§ **Textauszug**:
┌──

Ist das Aspire Modell schon wieder von der Shimano Webseite verschwunden?


----------



## angelschnur (21. März 2007)

*AW: Shimano Popperruten*



Thilo (NRW) schrieb:


> Ist das Aspire Modell schon wieder von der Shimano Webseite verschwunden?


 
Glaube die war noch garnicht auf der Seite von Shimano!!!
Gibt aber einen shop der sie anbietet auf dem man sie betrachten kann.  
www.angelgeraete-wilkerling.de/product_info.php?products_id=7892

Gruss

      Sascha


----------



## utzel (13. November 2007)

*AW: Shimano Popperruten*

Warum fehlt denn jetzt der Text im ersten Beitrag ???


----------



## Mahi-Mahi (14. November 2007)

*AW: Shimano Popperruten*

Werft mal einen Blick auf die Website von Olli Schwenke - 
WWW.biggameshop.de
Er hat jetzt ein brandneues Modell von Alutecnos am Start,Besucher der Meeresanglermesse in Magdeburg durften sich an seinem Drillsimulator schon mal mit virtuellen GT´s warm machen und die unglaubliche Power dieser tollen Rute erleben.Preislich soll sie auf jeden Fall deutlich unter den japanischen Spezialprügeln liegen.

                     Tight Lines         Jan|wavey:


----------



## utzel (14. November 2007)

*AW: Shimano Popperruten*



utzel schrieb:


> Warum fehlt denn jetzt der Text im ersten Beitrag ???


 
Würde mich schon mal interessieren... #c


----------

└──

§ **Datenauszug**:
┌──

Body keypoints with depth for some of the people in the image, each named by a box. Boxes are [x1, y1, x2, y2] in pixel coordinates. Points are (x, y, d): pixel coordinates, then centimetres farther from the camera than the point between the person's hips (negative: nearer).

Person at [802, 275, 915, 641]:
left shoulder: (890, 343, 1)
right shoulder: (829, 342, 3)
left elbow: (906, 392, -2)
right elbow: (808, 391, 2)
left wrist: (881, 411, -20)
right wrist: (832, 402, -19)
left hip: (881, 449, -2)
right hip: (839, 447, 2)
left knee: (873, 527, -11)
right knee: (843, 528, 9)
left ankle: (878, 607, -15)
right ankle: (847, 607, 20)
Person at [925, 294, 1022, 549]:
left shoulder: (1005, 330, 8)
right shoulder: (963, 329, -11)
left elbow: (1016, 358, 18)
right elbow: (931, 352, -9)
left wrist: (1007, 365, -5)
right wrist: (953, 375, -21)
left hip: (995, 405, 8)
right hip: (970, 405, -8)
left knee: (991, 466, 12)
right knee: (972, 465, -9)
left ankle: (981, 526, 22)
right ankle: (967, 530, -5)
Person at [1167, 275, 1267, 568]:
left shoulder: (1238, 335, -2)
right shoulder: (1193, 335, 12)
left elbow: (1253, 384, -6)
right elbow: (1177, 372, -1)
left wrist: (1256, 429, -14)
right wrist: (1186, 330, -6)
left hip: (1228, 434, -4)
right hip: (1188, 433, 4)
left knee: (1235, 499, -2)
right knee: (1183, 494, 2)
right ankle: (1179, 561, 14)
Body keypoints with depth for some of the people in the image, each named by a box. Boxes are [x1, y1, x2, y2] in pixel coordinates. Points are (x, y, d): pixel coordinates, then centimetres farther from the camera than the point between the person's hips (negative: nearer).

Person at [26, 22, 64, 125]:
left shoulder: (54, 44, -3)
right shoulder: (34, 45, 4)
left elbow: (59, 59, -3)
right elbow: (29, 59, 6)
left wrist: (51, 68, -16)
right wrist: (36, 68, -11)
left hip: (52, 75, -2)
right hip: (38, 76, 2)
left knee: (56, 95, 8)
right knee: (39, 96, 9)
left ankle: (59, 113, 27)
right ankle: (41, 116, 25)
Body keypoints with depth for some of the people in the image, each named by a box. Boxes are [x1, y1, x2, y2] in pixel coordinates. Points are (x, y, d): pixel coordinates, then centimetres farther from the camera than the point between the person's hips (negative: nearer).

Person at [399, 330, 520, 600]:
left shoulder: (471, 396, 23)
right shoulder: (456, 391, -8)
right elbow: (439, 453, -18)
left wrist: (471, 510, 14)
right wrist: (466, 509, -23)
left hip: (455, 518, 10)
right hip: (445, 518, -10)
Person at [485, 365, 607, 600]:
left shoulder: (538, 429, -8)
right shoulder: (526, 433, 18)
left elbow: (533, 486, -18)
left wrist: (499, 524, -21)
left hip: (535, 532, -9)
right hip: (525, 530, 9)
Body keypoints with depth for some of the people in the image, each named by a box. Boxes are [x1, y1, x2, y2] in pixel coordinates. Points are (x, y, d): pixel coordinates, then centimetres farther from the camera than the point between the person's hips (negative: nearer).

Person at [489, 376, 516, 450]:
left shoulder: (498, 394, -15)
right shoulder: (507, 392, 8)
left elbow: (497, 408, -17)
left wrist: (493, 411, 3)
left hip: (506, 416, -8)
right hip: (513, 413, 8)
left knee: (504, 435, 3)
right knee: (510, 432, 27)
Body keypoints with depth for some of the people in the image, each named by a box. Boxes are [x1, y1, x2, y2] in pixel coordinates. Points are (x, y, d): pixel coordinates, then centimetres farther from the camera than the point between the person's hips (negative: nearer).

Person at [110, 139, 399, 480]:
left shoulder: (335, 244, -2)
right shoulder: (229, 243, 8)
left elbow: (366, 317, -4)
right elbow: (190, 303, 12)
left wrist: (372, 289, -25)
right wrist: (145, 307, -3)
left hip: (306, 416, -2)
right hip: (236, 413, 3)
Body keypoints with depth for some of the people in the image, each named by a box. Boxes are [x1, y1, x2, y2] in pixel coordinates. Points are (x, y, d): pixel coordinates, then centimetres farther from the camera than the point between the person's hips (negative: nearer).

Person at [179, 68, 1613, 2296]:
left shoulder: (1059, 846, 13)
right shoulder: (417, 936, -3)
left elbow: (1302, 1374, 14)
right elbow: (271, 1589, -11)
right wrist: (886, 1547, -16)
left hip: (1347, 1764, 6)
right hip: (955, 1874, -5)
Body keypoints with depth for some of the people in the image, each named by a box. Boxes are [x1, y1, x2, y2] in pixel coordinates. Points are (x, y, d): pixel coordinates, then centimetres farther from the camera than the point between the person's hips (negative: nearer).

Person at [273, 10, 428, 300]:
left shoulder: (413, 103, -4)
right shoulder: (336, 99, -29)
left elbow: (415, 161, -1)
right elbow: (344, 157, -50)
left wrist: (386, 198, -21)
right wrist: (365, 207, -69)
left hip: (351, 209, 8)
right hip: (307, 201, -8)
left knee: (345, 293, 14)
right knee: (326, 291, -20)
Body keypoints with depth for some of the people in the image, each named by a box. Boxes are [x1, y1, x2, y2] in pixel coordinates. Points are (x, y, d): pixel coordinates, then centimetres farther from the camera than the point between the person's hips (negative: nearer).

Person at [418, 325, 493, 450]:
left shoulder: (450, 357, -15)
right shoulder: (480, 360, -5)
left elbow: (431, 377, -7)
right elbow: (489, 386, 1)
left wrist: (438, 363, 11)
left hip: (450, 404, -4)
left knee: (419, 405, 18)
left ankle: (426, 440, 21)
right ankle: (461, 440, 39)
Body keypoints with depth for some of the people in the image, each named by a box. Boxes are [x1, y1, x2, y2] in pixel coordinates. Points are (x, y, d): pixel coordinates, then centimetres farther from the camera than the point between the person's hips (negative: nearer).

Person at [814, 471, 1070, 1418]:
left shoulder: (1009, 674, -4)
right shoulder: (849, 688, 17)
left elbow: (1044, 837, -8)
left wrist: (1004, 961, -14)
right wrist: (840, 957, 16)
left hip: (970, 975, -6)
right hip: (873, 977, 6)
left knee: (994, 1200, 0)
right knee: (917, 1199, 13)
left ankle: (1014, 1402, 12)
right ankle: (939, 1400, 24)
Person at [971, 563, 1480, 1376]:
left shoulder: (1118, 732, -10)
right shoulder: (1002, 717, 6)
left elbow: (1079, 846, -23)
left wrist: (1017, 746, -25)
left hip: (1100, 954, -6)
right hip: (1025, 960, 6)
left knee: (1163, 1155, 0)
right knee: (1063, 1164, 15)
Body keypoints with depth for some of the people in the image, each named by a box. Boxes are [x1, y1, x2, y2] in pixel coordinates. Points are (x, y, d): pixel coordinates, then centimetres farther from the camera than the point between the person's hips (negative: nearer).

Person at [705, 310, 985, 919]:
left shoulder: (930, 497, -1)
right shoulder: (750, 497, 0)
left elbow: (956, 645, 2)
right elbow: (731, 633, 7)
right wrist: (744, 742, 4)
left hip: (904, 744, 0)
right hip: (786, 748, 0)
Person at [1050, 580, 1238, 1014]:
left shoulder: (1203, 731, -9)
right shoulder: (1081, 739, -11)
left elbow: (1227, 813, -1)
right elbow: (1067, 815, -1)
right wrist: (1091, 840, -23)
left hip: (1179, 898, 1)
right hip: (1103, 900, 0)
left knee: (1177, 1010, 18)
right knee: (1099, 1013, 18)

└──

§ **Zu bearbeitende Aufgaben**:
1: Fasse den Forumsausschnitt in zwei Sätzen zusammen.
2: Gib aus dem Forumsausschnitt die Passage von „## angelschnur (21.“ bis „Seite von Shimano!!!“ wortgetreu wieder.
3: Welche Benutzernamen stehen im Forumsausschnitt zusammen mit einem Datum in der Kopfzeile eines Beitrags? Nenne jeden nur einmal.
Die Auflistung ist eigenständiges Material und gehört nicht zum Forumsausschnitt.

§ **Gelöste Aufgaben**:
1: Auf die Frage, ob das Aspire-Modell von der Shimano-Webseite verschwunden sei, antwortet angelschnur, es sei dort wohl noch gar nicht gewesen, werde aber von einem Shop angeboten. Mahi-Mahi verweist auf ein brandneues Modell von Alutecnos bei Olli Schwenke, das preislich deutlich unter den japanischen Spezialruten liegen soll, und utzel fragt zweimal, warum der Text im ersten Beitrag fehlt.

2:
## angelschnur (21. März 2007)

*AW: Shimano Popperruten*



Thilo (NRW) schrieb:


> Ist das Aspire Modell schon wieder von der Shimano Webseite verschwunden?


 
Glaube die war noch garnicht auf der Seite von Shimano!!!

3: angelschnur, utzel, Mahi-Mahi